> Exercise brief:
Retype the data that follows line by line, exactly, and leave its pictures out.

Records contained in a dataset:
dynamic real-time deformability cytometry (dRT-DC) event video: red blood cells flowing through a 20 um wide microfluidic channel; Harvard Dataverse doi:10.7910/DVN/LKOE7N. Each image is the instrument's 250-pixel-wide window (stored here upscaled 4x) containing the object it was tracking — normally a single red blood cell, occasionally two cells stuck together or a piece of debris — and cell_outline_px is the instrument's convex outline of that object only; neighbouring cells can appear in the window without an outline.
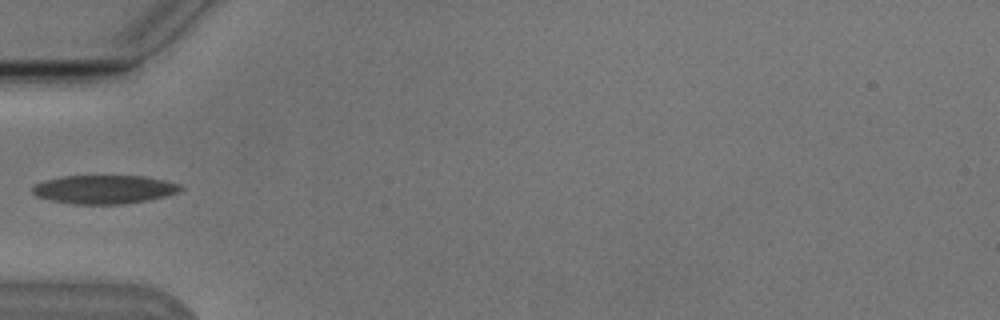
{"species": "Egyptian fruit bat (a non-hibernating species)", "species_latin": "Rousettus aegyptiacus", "temperature_condition": "cold", "stored_images_in_passage": 5, "camera_frame_rate_fps": 3000, "um_per_image_px": 0.085, "animal": {"sex": "male"}, "frame": {"image": 1, "passage_image": 5, "time_ms": 4.667, "image_size_px": [1000, 320], "cell_outline_px": [[184, 188], [180, 192], [148, 200], [124, 204], [72, 204], [52, 200], [36, 196], [32, 192], [32, 188], [36, 184], [44, 180], [64, 176], [144, 176], [164, 180], [180, 184]], "centroid_in_image_um": [8.88, 16.1], "position_along_channel_um": 76.1, "area_um2": 24.68}}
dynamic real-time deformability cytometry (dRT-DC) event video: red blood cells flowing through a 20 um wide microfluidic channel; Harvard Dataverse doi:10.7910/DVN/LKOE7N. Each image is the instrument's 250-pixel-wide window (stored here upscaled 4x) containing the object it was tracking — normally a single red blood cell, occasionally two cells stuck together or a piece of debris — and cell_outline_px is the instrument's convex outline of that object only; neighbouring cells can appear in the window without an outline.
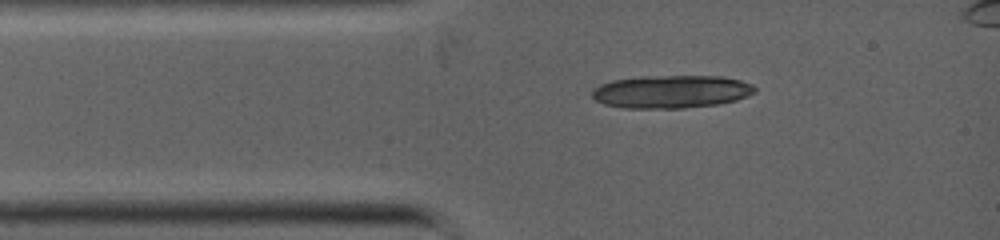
{"species": "common noctule bat (a hibernating species)", "species_latin": "Nyctalus noctula", "temperature_condition": "warm", "stored_images_in_passage": 1, "camera_frame_rate_fps": 5000, "um_per_image_px": 0.085, "animal": {"sex": "female", "body_mass_g": 19.0, "forearm_length_mm": 53.3}, "frame": {"image": 1, "passage_image": 1, "time_ms": 0.0, "image_size_px": [1000, 240], "cell_outline_px": [[756, 92], [748, 96], [736, 100], [716, 104], [684, 108], [624, 108], [604, 104], [596, 100], [592, 96], [592, 88], [600, 84], [612, 80], [640, 76], [724, 76], [740, 80], [752, 84], [756, 88]], "centroid_in_image_um": [57.05, 7.78], "position_along_channel_um": 27.9, "area_um2": 31.44}}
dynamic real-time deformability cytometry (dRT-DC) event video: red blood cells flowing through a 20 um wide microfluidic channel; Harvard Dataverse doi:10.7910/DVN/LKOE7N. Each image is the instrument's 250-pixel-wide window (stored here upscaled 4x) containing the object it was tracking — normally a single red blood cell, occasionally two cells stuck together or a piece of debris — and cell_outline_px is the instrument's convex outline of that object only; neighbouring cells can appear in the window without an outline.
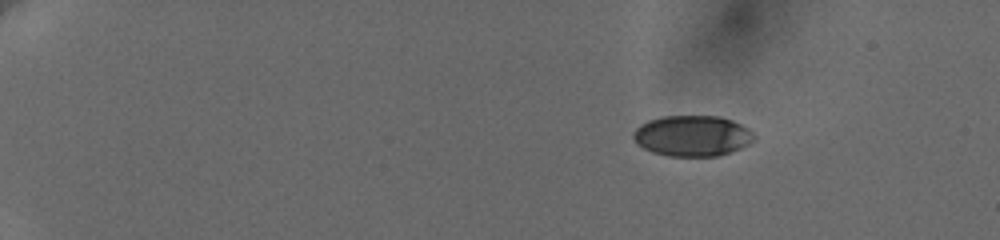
{"species": "human", "species_latin": "Homo sapiens", "temperature_condition": "cold", "stored_images_in_passage": 50, "camera_frame_rate_fps": 3000, "um_per_image_px": 0.085, "donor": {"sex": "female"}, "frame": {"image": 1, "passage_image": 1, "time_ms": 0.0, "image_size_px": [1000, 240], "cell_outline_px": [[756, 140], [740, 148], [720, 156], [668, 156], [652, 152], [636, 144], [632, 136], [632, 132], [640, 124], [648, 120], [664, 116], [720, 116], [732, 120], [748, 128], [756, 136]], "centroid_in_image_um": [58.84, 11.55], "position_along_channel_um": 26.2, "area_um2": 28.96}}
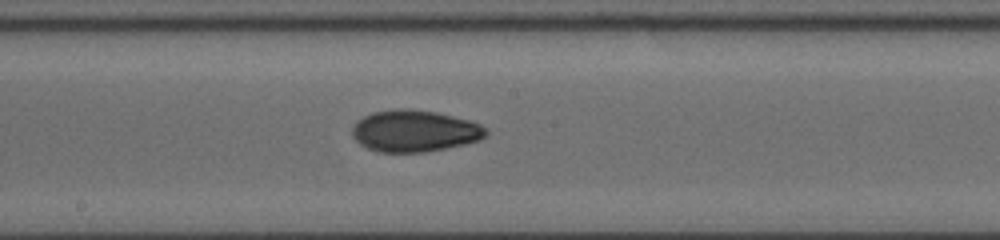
{"frame": {"image": 2, "passage_image": 27, "time_ms": 8.667, "image_size_px": [1000, 240], "cell_outline_px": [[488, 132], [480, 140], [464, 144], [424, 152], [380, 152], [368, 148], [360, 144], [352, 136], [352, 128], [356, 120], [372, 112], [396, 108], [408, 108], [436, 112], [468, 120], [480, 124]], "centroid_in_image_um": [35.2, 11.12], "position_along_channel_um": 213.0, "area_um2": 32.43}}
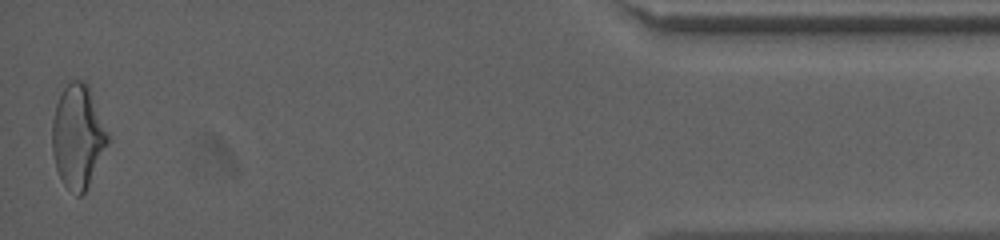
{"frame": {"image": 3, "passage_image": 50, "time_ms": 16.333, "image_size_px": [1000, 240], "cell_outline_px": [[112, 140], [84, 192], [80, 196], [76, 196], [64, 184], [56, 168], [52, 152], [52, 124], [56, 104], [64, 88], [72, 80], [84, 80], [88, 84]], "centroid_in_image_um": [6.65, 11.59], "position_along_channel_um": 428.5, "area_um2": 33.7}, "authors_computed_cell_mechanics": {"area_um2": 31.1542, "velocity_mm_per_s": 3.6459, "shape_relaxation_time_tau1_ms": 5.7504, "shape_relaxation_time_tau2_ms": 3.7127, "deformation_change_tau1": 0.1521, "deformation_change_tau2": 0.0801}}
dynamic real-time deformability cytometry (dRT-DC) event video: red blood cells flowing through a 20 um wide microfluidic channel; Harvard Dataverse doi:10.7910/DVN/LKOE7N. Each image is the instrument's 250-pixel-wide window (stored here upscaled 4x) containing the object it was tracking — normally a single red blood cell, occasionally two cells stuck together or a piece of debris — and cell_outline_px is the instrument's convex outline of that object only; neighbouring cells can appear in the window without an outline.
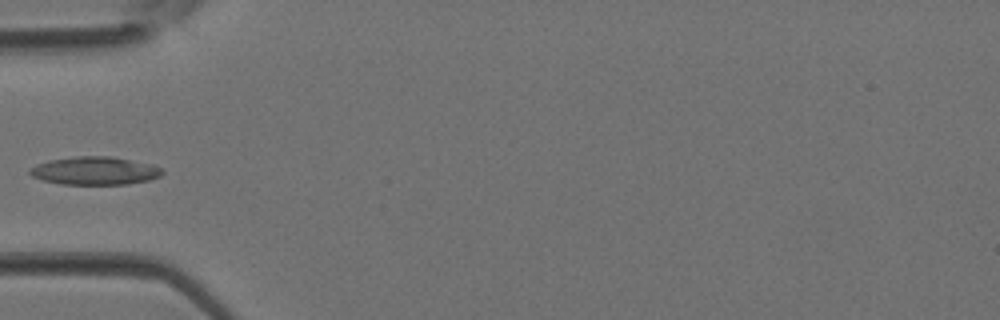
{"species": "Egyptian fruit bat (a non-hibernating species)", "species_latin": "Rousettus aegyptiacus", "temperature_condition": "room temperature", "stored_images_in_passage": 2, "camera_frame_rate_fps": 3000, "um_per_image_px": 0.085, "animal": {"sex": "female"}, "frame": {"image": 1, "passage_image": 2, "time_ms": 0.333, "image_size_px": [1000, 320], "cell_outline_px": [[164, 172], [160, 176], [148, 180], [128, 184], [60, 184], [40, 180], [32, 176], [28, 172], [28, 168], [36, 164], [48, 160], [76, 156], [112, 156], [152, 164], [160, 168]], "centroid_in_image_um": [8.01, 14.51], "position_along_channel_um": 77.0, "area_um2": 21.85}}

> Exercise result:
dynamic real-time deformability cytometry (dRT-DC) event video: red blood cells flowing through a 20 um wide microfluidic channel; Harvard Dataverse doi:10.7910/DVN/LKOE7N. Each image is the instrument's 250-pixel-wide window (stored here upscaled 4x) containing the object it was tracking — normally a single red blood cell, occasionally two cells stuck together or a piece of debris — and cell_outline_px is the instrument's convex outline of that object only; neighbouring cells can appear in the window without an outline.
{"species": "Egyptian fruit bat (a non-hibernating species)", "species_latin": "Rousettus aegyptiacus", "temperature_condition": "cold", "stored_images_in_passage": 5, "camera_frame_rate_fps": 3000, "um_per_image_px": 0.085, "animal": {"sex": "male"}, "frame": {"image": 1, "passage_image": 5, "time_ms": 4.667, "image_size_px": [1000, 320], "cell_outline_px": [[184, 188], [180, 192], [148, 200], [124, 204], [72, 204], [52, 200], [36, 196], [32, 192], [32, 188], [36, 184], [44, 180], [64, 176], [144, 176], [164, 180], [180, 184]], "centroid_in_image_um": [8.88, 16.1], "position_along_channel_um": 76.1, "area_um2": 24.68}}
dynamic real-time deformability cytometry (dRT-DC) event video: red blood cells flowing through a 20 um wide microfluidic channel; Harvard Dataverse doi:10.7910/DVN/LKOE7N. Each image is the instrument's 250-pixel-wide window (stored here upscaled 4x) containing the object it was tracking — normally a single red blood cell, occasionally two cells stuck together or a piece of debris — and cell_outline_px is the instrument's convex outline of that object only; neighbouring cells can appear in the window without an outline.
{"species": "common noctule bat (a hibernating species)", "species_latin": "Nyctalus noctula", "temperature_condition": "warm", "stored_images_in_passage": 1, "camera_frame_rate_fps": 5000, "um_per_image_px": 0.085, "animal": {"sex": "female", "body_mass_g": 19.0, "forearm_length_mm": 53.3}, "frame": {"image": 1, "passage_image": 1, "time_ms": 0.0, "image_size_px": [1000, 240], "cell_outline_px": [[756, 92], [748, 96], [736, 100], [716, 104], [684, 108], [624, 108], [604, 104], [596, 100], [592, 96], [592, 88], [600, 84], [612, 80], [640, 76], [724, 76], [740, 80], [752, 84], [756, 88]], "centroid_in_image_um": [57.05, 7.78], "position_along_channel_um": 27.9, "area_um2": 31.44}}
dynamic real-time deformability cytometry (dRT-DC) event video: red blood cells flowing through a 20 um wide microfluidic channel; Harvard Dataverse doi:10.7910/DVN/LKOE7N. Each image is the instrument's 250-pixel-wide window (stored here upscaled 4x) containing the object it was tracking — normally a single red blood cell, occasionally two cells stuck together or a piece of debris — and cell_outline_px is the instrument's convex outline of that object only; neighbouring cells can appear in the window without an outline.
{"species": "human", "species_latin": "Homo sapiens", "temperature_condition": "cold", "stored_images_in_passage": 50, "camera_frame_rate_fps": 3000, "um_per_image_px": 0.085, "donor": {"sex": "female"}, "frame": {"image": 1, "passage_image": 1, "time_ms": 0.0, "image_size_px": [1000, 240], "cell_outline_px": [[756, 140], [740, 148], [720, 156], [668, 156], [652, 152], [636, 144], [632, 136], [632, 132], [640, 124], [648, 120], [664, 116], [720, 116], [732, 120], [748, 128], [756, 136]], "centroid_in_image_um": [58.84, 11.55], "position_along_channel_um": 26.2, "area_um2": 28.96}}
{"frame": {"image": 2, "passage_image": 27, "time_ms": 8.667, "image_size_px": [1000, 240], "cell_outline_px": [[488, 132], [480, 140], [464, 144], [424, 152], [380, 152], [368, 148], [360, 144], [352, 136], [352, 128], [356, 120], [372, 112], [396, 108], [408, 108], [436, 112], [468, 120], [480, 124]], "centroid_in_image_um": [35.2, 11.12], "position_along_channel_um": 213.0, "area_um2": 32.43}}
{"frame": {"image": 3, "passage_image": 50, "time_ms": 16.333, "image_size_px": [1000, 240], "cell_outline_px": [[112, 140], [84, 192], [80, 196], [76, 196], [64, 184], [56, 168], [52, 152], [52, 124], [56, 104], [64, 88], [72, 80], [84, 80], [88, 84]], "centroid_in_image_um": [6.65, 11.59], "position_along_channel_um": 428.5, "area_um2": 33.7}, "authors_computed_cell_mechanics": {"area_um2": 31.1542, "velocity_mm_per_s": 3.6459, "shape_relaxation_time_tau1_ms": 5.7504, "shape_relaxation_time_tau2_ms": 3.7127, "deformation_change_tau1": 0.1521, "deformation_change_tau2": 0.0801}}
dynamic real-time deformability cytometry (dRT-DC) event video: red blood cells flowing through a 20 um wide microfluidic channel; Harvard Dataverse doi:10.7910/DVN/LKOE7N. Each image is the instrument's 250-pixel-wide window (stored here upscaled 4x) containing the object it was tracking — normally a single red blood cell, occasionally two cells stuck together or a piece of debris — and cell_outline_px is the instrument's convex outline of that object only; neighbouring cells can appear in the window without an outline.
{"species": "Egyptian fruit bat (a non-hibernating species)", "species_latin": "Rousettus aegyptiacus", "temperature_condition": "room temperature", "stored_images_in_passage": 2, "camera_frame_rate_fps": 3000, "um_per_image_px": 0.085, "animal": {"sex": "female"}, "frame": {"image": 1, "passage_image": 2, "time_ms": 0.333, "image_size_px": [1000, 320], "cell_outline_px": [[164, 172], [160, 176], [148, 180], [128, 184], [60, 184], [40, 180], [32, 176], [28, 172], [28, 168], [36, 164], [48, 160], [76, 156], [112, 156], [152, 164], [160, 168]], "centroid_in_image_um": [8.01, 14.51], "position_along_channel_um": 77.0, "area_um2": 21.85}}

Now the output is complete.